Assignment: Give back, word for word, the lines in the listing below from the one holding "X112140952Y-63402914D02*" down to the one holding "X113090000Y-77470000D02*", both ends included.

+--

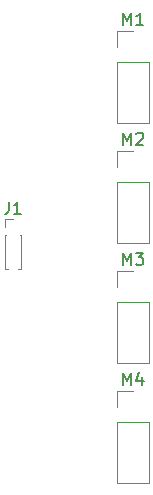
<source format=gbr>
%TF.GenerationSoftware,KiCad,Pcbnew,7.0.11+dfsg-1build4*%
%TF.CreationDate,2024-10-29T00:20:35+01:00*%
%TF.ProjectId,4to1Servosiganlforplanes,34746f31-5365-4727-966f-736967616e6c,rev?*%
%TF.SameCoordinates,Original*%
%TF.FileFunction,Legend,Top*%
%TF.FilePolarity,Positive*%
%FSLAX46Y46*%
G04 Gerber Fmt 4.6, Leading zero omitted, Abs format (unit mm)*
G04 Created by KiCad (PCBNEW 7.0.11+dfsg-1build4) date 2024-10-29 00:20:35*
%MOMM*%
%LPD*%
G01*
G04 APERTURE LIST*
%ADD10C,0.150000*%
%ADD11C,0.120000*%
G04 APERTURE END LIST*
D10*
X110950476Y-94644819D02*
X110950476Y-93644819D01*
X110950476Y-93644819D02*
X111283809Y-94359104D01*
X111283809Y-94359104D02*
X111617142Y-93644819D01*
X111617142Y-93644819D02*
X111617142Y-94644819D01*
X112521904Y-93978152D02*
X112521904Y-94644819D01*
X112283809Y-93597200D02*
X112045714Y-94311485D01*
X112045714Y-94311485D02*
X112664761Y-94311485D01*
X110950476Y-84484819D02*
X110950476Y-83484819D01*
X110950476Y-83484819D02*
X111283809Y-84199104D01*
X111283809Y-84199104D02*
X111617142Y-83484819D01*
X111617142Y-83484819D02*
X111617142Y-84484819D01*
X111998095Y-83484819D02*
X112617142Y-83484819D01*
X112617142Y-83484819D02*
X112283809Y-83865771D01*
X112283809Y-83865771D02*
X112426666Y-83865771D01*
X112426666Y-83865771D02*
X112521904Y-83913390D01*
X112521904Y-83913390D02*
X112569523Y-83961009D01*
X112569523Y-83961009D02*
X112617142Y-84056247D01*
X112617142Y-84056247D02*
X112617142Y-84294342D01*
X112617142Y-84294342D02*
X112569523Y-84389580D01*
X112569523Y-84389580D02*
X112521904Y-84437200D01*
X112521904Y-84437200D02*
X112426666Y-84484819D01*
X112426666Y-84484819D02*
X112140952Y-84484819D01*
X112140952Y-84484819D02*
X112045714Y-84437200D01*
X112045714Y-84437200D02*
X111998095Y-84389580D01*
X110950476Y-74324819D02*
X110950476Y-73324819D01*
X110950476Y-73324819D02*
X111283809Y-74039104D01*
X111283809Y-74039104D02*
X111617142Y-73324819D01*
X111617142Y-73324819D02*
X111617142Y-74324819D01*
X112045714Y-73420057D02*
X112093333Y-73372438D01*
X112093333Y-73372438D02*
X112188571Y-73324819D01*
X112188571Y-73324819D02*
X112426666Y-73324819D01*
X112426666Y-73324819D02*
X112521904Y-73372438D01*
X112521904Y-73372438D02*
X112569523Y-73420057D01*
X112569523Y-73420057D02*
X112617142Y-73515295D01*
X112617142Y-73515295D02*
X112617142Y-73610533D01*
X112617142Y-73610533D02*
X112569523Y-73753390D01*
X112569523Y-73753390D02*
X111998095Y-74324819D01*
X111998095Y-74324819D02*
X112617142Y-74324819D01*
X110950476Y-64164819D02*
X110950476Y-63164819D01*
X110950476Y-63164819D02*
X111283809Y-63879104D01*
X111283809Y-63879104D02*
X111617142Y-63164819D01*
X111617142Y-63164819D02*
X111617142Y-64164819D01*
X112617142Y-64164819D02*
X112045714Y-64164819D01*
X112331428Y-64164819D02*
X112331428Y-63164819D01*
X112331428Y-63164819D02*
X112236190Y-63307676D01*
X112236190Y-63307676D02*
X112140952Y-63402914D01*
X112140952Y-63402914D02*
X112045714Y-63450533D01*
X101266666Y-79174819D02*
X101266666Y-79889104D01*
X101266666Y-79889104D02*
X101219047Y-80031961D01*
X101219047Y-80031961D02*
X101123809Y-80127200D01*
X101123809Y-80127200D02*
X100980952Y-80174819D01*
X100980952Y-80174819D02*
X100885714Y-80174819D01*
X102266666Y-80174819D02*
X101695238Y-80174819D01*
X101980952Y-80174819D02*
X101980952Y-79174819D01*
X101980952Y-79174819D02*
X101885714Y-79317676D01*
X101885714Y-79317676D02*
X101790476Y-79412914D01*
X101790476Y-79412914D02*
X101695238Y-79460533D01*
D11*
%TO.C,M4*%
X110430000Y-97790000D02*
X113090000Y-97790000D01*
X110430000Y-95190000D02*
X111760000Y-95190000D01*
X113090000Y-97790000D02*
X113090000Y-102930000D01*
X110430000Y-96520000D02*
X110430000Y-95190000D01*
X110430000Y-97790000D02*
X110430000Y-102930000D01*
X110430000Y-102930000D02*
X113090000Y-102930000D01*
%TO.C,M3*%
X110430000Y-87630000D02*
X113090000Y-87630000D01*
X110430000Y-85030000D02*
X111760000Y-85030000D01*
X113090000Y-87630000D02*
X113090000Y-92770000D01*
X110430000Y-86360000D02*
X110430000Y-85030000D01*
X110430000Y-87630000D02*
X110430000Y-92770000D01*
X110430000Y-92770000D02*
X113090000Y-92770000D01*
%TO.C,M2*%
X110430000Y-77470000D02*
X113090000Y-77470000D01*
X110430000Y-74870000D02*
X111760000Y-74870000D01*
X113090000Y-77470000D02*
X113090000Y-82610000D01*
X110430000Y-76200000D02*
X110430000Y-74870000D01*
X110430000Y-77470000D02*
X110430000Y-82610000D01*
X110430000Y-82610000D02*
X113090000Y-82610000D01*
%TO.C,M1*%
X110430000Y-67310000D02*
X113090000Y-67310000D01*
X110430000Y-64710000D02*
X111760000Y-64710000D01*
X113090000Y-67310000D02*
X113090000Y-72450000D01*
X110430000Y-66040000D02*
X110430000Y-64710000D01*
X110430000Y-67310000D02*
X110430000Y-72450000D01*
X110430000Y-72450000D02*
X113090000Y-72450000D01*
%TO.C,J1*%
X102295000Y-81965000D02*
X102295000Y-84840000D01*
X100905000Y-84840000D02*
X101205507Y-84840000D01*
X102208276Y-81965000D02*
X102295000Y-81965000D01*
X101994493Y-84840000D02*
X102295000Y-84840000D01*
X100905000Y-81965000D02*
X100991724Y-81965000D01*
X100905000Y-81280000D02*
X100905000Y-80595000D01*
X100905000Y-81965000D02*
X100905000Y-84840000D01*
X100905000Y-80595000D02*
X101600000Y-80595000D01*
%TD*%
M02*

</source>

+--

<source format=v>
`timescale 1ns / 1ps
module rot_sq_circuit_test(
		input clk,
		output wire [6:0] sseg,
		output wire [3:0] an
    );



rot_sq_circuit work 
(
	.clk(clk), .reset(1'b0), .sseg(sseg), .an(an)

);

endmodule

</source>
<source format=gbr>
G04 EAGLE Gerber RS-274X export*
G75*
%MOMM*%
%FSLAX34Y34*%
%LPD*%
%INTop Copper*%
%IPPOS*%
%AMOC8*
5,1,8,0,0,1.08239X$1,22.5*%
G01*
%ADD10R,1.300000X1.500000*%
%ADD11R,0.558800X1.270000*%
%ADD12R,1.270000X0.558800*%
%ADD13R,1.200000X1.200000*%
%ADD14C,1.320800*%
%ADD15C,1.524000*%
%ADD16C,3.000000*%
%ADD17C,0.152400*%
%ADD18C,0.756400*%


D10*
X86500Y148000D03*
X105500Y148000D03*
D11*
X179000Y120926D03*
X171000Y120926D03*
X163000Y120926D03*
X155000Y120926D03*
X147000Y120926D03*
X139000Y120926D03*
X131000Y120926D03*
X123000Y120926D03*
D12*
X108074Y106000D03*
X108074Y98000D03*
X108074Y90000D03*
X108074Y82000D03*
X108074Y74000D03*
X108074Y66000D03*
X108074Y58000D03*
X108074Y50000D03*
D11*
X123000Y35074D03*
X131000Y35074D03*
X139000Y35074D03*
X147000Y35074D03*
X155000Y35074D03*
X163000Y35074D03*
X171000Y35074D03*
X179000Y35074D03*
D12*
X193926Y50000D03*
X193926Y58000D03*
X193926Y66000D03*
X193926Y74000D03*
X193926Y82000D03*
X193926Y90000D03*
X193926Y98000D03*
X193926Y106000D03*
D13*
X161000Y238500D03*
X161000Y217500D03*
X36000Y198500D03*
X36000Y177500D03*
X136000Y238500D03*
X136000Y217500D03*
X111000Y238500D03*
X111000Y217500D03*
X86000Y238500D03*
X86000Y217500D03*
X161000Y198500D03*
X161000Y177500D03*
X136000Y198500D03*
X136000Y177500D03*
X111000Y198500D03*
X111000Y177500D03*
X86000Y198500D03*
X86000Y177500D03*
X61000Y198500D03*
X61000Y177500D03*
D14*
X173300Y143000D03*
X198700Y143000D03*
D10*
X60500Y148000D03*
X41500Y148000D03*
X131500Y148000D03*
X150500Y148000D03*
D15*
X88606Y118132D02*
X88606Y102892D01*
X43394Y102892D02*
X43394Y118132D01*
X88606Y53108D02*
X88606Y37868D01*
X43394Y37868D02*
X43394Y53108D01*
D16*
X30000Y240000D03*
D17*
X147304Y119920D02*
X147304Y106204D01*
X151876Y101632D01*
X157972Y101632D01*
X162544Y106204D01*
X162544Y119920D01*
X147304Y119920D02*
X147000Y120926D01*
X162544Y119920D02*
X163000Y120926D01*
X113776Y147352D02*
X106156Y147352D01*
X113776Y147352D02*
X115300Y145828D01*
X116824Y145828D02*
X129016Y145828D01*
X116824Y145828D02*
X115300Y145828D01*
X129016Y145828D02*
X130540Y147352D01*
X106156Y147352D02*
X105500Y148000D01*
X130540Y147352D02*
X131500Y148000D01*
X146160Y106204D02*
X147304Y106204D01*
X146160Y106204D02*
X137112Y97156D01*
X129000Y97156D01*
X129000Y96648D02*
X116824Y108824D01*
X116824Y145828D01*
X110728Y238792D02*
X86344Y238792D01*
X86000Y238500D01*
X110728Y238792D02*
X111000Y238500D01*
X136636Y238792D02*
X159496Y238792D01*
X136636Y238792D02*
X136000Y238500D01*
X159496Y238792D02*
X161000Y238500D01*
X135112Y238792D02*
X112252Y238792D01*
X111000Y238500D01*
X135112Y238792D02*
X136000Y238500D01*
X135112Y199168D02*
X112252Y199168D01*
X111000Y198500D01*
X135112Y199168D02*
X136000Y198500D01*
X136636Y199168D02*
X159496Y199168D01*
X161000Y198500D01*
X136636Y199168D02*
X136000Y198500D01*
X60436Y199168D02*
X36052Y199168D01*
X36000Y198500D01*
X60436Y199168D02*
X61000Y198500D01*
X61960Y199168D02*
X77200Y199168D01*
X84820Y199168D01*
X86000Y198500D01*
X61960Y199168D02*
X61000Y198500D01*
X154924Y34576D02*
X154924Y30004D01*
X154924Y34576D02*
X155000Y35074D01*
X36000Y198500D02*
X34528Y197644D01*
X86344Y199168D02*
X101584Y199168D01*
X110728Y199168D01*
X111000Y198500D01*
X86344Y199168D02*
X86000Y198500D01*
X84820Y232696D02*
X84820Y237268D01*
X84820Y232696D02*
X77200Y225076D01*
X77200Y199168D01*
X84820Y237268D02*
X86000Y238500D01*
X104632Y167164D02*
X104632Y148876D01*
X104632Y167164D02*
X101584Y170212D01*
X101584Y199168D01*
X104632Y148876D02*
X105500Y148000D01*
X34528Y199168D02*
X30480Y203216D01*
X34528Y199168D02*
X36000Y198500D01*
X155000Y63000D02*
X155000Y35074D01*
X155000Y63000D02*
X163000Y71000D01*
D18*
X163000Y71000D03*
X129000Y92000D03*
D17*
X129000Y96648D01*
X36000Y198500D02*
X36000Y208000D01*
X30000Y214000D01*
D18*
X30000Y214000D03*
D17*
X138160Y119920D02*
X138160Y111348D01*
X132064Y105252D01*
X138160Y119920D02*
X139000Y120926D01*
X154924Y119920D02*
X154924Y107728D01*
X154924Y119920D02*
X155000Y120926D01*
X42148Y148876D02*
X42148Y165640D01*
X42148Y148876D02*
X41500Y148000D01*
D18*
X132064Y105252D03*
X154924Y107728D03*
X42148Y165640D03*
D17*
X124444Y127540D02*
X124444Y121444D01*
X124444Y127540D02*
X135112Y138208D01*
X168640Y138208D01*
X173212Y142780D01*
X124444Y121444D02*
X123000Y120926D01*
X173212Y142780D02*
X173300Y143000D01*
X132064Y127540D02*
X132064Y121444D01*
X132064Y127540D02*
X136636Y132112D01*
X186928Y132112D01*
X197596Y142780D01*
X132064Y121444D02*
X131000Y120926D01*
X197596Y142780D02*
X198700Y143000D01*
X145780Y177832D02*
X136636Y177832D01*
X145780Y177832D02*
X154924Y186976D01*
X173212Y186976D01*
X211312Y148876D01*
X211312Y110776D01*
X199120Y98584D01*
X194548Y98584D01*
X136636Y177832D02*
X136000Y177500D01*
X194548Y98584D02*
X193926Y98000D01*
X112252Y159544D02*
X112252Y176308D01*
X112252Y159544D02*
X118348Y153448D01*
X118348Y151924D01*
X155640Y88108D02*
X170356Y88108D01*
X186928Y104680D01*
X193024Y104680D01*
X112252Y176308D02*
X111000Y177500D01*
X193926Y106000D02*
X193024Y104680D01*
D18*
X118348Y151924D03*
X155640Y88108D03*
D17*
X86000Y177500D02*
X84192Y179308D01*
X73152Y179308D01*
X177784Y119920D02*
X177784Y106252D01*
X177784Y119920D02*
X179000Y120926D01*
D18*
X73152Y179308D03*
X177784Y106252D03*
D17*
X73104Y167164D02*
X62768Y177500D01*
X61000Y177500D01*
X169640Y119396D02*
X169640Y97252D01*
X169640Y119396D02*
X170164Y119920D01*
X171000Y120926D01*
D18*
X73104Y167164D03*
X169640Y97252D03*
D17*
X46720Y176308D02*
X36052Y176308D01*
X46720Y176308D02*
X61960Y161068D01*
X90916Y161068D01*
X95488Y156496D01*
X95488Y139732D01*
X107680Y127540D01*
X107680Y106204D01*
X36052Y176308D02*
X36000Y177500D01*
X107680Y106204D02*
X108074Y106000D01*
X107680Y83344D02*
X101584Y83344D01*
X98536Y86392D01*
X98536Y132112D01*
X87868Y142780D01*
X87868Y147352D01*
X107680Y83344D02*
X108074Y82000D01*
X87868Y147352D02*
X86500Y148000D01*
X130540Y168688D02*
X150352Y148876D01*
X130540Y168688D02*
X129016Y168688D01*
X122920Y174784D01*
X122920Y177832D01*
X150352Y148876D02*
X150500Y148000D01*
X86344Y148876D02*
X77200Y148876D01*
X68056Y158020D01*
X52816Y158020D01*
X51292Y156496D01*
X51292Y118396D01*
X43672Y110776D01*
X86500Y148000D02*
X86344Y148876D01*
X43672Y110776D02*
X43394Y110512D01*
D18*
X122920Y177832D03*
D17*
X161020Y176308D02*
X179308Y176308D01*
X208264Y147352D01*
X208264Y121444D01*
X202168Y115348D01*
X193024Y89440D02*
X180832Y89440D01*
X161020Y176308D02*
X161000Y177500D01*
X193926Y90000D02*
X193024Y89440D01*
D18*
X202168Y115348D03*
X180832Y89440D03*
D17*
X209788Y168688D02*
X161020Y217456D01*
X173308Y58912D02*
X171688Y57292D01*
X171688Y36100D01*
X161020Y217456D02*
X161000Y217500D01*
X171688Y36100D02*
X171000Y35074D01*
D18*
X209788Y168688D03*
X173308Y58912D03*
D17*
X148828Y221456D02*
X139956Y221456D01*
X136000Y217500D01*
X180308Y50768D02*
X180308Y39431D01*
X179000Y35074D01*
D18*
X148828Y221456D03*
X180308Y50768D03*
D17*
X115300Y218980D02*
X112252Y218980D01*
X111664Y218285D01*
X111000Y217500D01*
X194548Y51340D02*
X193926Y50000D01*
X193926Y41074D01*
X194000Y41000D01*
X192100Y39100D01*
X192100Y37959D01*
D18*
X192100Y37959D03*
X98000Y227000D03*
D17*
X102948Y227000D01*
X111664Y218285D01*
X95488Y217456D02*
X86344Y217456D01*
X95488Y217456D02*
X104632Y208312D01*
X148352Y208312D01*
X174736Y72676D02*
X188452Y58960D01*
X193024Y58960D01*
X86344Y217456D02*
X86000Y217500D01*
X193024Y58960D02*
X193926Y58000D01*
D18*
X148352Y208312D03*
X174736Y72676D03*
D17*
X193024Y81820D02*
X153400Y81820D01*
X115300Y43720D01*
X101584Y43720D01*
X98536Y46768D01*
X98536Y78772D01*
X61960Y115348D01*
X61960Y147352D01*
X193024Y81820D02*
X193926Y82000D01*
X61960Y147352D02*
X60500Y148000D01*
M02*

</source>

+--

Reply:
X112140952Y-63402914D02*
X112045714Y-63450533D01*
X101266666Y-79174819D02*
X101266666Y-79889104D01*
X101266666Y-79889104D02*
X101219047Y-80031961D01*
X101219047Y-80031961D02*
X101123809Y-80127200D01*
X101123809Y-80127200D02*
X100980952Y-80174819D01*
X100980952Y-80174819D02*
X100885714Y-80174819D01*
X102266666Y-80174819D02*
X101695238Y-80174819D01*
X101980952Y-80174819D02*
X101980952Y-79174819D01*
X101980952Y-79174819D02*
X101885714Y-79317676D01*
X101885714Y-79317676D02*
X101790476Y-79412914D01*
X101790476Y-79412914D02*
X101695238Y-79460533D01*
D11*
%TO.C,M4*%
X110430000Y-97790000D02*
X113090000Y-97790000D01*
X110430000Y-95190000D02*
X111760000Y-95190000D01*
X113090000Y-97790000D02*
X113090000Y-102930000D01*
X110430000Y-96520000D02*
X110430000Y-95190000D01*
X110430000Y-97790000D02*
X110430000Y-102930000D01*
X110430000Y-102930000D02*
X113090000Y-102930000D01*
%TO.C,M3*%
X110430000Y-87630000D02*
X113090000Y-87630000D01*
X110430000Y-85030000D02*
X111760000Y-85030000D01*
X113090000Y-87630000D02*
X113090000Y-92770000D01*
X110430000Y-86360000D02*
X110430000Y-85030000D01*
X110430000Y-87630000D02*
X110430000Y-92770000D01*
X110430000Y-92770000D02*
X113090000Y-92770000D01*
%TO.C,M2*%
X110430000Y-77470000D02*
X113090000Y-77470000D01*
X110430000Y-74870000D02*
X111760000Y-74870000D01*
X113090000Y-77470000D02*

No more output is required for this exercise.